Friday, January 13, 2006

Can You Read My Math?

In the film "Colussus: The Forbin Project", there comes a time when the two computers (Colussus and Guardian) decide to abandon "our" math and invent their own more efficient symbolic communication language.

In the Star Trek Next Generation episode "11001001", the Binars communicate much more efficiently with their own binary language than humans.

This article from BusinessWeek http://businessweek.com/print/magazine/content/06_04/b3968001.htm?chan=gl reports one attempt to begin encoding all information mathematically. From the article:

"How do you convert written words into math? Goldman says it takes a combination of algebra and geometry. Imagine an object floating in space that has an edge for every known scrap of information. It's called a polytope and it has near-infinite dimensions, almost impossible to conjure up in our earthbound minds. It contains every topic written about in the press. And every article that Inform processes becomes a single line within it. Each line has a series of relationships. A single article on Bordeaux wine, for example, turns up in the polytope near France, agriculture, wine, even alcoholism. In each case, Inform's algorithm calculates the relevance of one article to the next by measuring the angle between the two lines.

By the time you're reading these words, this very article will exist as a line in Goldman's polytope.

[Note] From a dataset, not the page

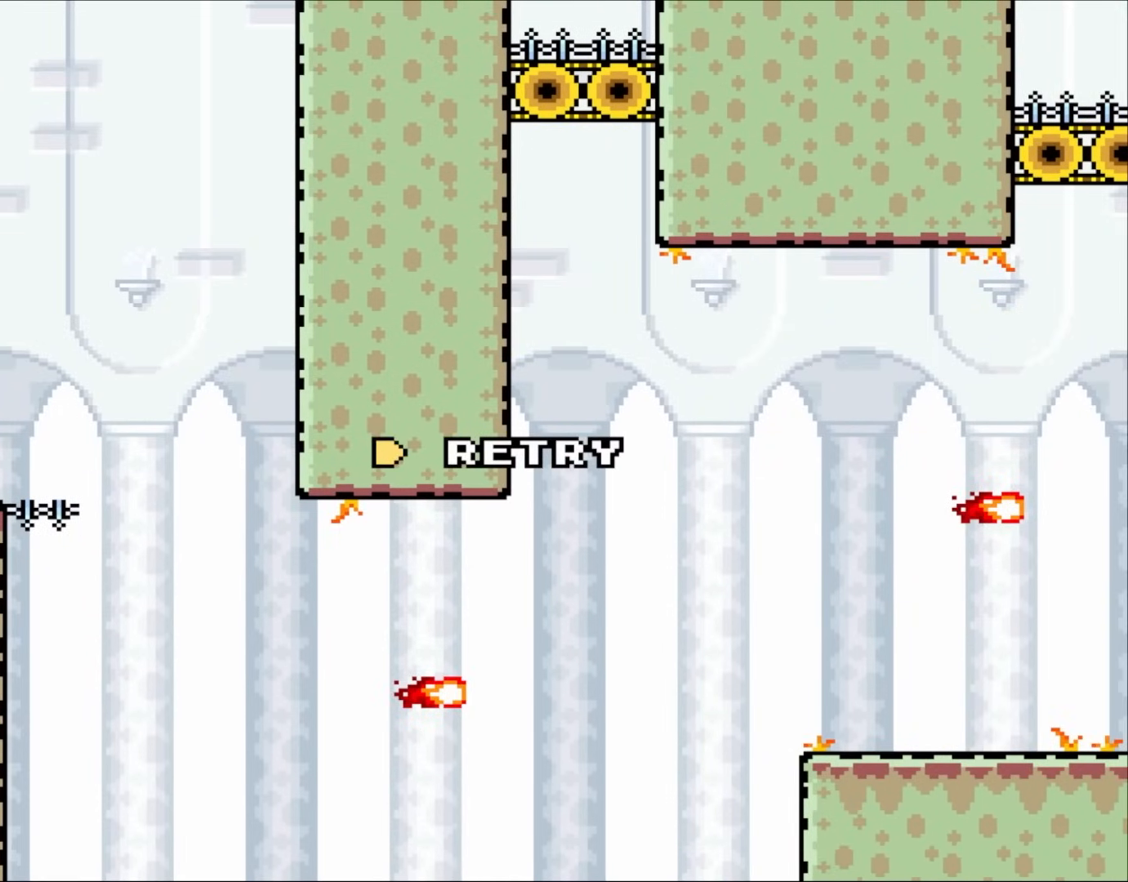
{"buttons": [], "events": []}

And that raises a fundamental question: If long articles full of twists and turns can be reduced to a mathematical essence, what's next? Our businesses -- and, yes, ourselves."


How will we know when the computers processing all this information begin to self organize into intelligences with their own language, one which is far superior to English or any other existing language?

We're spending a lot of time and effort to get computers to understand our language. Perhaps it is we who should be learning theirs.